Will Poulter as Billy Cutler, Dopesick (Black Box Warning
This is Poulter’s first Emmy nomination, and I think that he has one of the most sympathetic and endearing roles on his show as a Purdue Pharma salesman who slowly comes to see the problematic nature of the drugs that he’s selling. His submitted episode finds him confronting that, and while he’s not nearly as well-known as the other actors nominated from his show, he does deliver a great breakout turn that could win him this prize.

Seth Rogen as Rand Gauthier, Pam and Tommy (Seattle)
Rogen, a first-time Emmy acting nominee after previous bids for writing and producing and two producing mentions this year, has the distinction of being the only man representing his show solo in a seven-person race that includes only three shows. As the frustrated and vindictive contractor who makes it his life’s mission for his horrible employer to pay for his mistreatment, Rogen is very much himself. I am surprised that he didn’t go with the first episode of the limited series since that paints him in a far more sympathetic light as his actions, however malicious, are driven by a legitimate desire to get justice. He did beat the “Dopesick” crowd at the Hollywood Critics Association Awards, and so a victory here isn’t out of the question.

Peter Sarsgaard as Rick Mountcastle, Dopesick (The People vs. Purdue Pharma)
This is the first Emmy nomination for Sarsgaard, who is the moral center of his show as the leading prosecutorial force trying to take down Purdue Pharma. It’s easy to get behind the mission he’s on, and the series finale provides a particularly powerful showcase as he is finally able to get somewhere and hinder Purdue’s ability to operate unchecked. It’s definitely possible that he could win, but I think Poulter has the edge out of the men nominated from his show. Check out our interview here.

Michael Stuhlbarg as Richard Sackler, Dopesick (The Whistleblower)
Stuhlbarg was previously nominated in this category for “The Looming Tower.” He would have been a good choice for this race last year for a scenery-chewing performance in “Your Honor,” and now he’s here for portraying the ambitious and aggressive Purdue executive set on profits and success above all else. It’s a chilling turn that shows Stuhlbarg at his least emotive, an impressive and off-putting portrayal that I don’t imagine will win voters over despite its quality.

Steve Zahn as Mark Mossbacher, The White Lotus (Mysterious Monkeys)
This is Zahn’s first Emmy nomination, for portraying what may be the least self-aware character on his show.
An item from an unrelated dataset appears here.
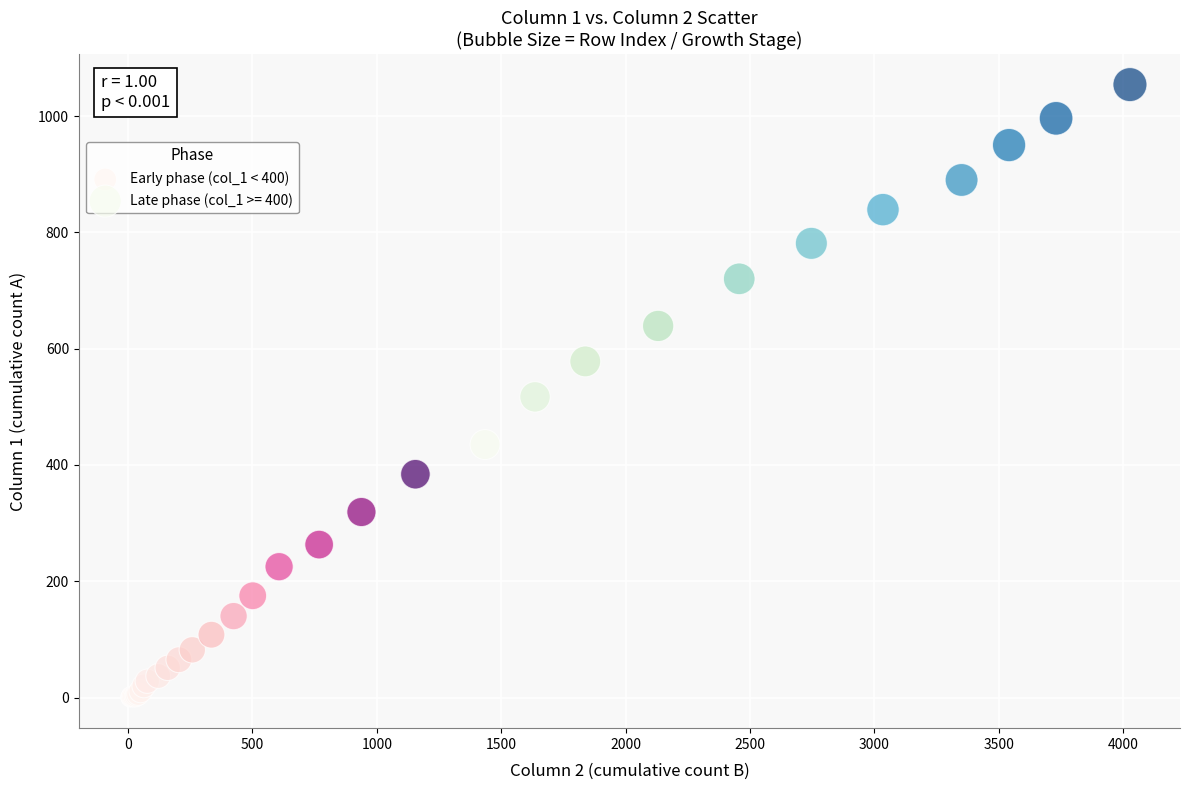

Which series reaches the maximum Y coordinate?

Late phase (col_1 >= 400)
He gets great screentime with a number of his costars as he spirals down a rabbit hole as his entire identity is put into question. It’s not quite as revelatory as Bartlett’s turn, but I do think that Zahn is well-known and likeable and could attract votes from fans of him and the show. Check out our interview here.

Who should win (based on entire season): Bartlett or Lacy
Who should win (based on individual episodes): Bartlett or Poulter
Who will win: I think Bartlett is far ahead here.